- [TEXTO EXTRAÍDO]
######

Si la literatura francesa tiene a La señora Bovary (1856) y la literatura inglesa a La señora Dalloway (1925), la literatura en lengua española cuenta en Argentina con La señora Ordóñez (1968). Su autora, Marta Lynch (1925-1985), vivió el ascenso del Peronismo y el golpe militar, contexto en el que se inscribe su novela. Además, La señora Ordoñez alcanzó una gran repercusión cuando, en 1984, con el regreso de la democracia, se emitió una telenovela inspirada en este libro.

Marta Lych transmite el malestar ante el destino de la mujer en una cultura en la que sólo el matrimonio le otorga legitimidad. Explora implacable la conciencia femenina ante el espejo, pero también desde la mirada de los demás. Así, arremete contra los mitos nacionales, contra los valores sobre los que descansa el edificio social, que se proyectan en el microcosmos familiar y condenan a la mujer al sometimiento. Fuera de la zona de confort que el matrimonio asegura, la mujer de clase media se dispersará en relaciones sociales, entre los intereses políticos y las ambiciones personales de quienes mueven los hilos del destino.

Con crudo realismo, la autora desentraña la trama en tiempos distintos, combinando momentos de la historia argentina con la vida de su personaje. Recurre al monólogo interior y a la tercera persona para presentar distintas aristas. No es en modo alguno una novela de denuncia ni un testimonio de época, sino que constituye una compleja red cuyos hilos parten de una conciencia individual, y se extienden hasta los confines de un insondable desierto. Su relato es una demoledora crítica a un país agrícola y rural con pretensiones cosmopolitas, traicionado por sus padres fundadores.

######

- [EXTRACTOS DE DATOS]
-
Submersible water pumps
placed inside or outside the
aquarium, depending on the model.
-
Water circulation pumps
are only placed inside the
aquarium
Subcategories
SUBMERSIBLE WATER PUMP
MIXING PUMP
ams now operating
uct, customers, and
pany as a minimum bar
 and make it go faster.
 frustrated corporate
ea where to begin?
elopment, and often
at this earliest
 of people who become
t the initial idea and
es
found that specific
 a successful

######

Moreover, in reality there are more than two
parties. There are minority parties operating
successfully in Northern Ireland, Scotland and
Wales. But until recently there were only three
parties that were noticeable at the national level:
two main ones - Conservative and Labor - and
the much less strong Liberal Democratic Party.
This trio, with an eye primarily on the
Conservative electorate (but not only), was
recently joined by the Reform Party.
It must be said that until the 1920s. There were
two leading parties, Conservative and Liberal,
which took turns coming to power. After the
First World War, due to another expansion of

######

- [OBJETIVO DEL EJERCICIO] Transcribe sin cambios el pasaje del texto sobre La señora Ordóñez que va de "Con crudo realismo, la" a "sus padres fundadores.", ambos incluidos.

- [TAREA RESUELTA]
Con crudo realismo, la autora desentraña la trama en tiempos distintos, combinando momentos de la historia argentina con la vida de su personaje. Recurre al monólogo interior y a la tercera persona para presentar distintas aristas. No es en modo alguno una novela de denuncia ni un testimonio de época, sino que constituye una compleja red cuyos hilos parten de una conciencia individual, y se extienden hasta los confines de un insondable desierto. Su relato es una demoledora crítica a un país agrícola y rural con pretensiones cosmopolitas, traicionado por sus padres fundadores.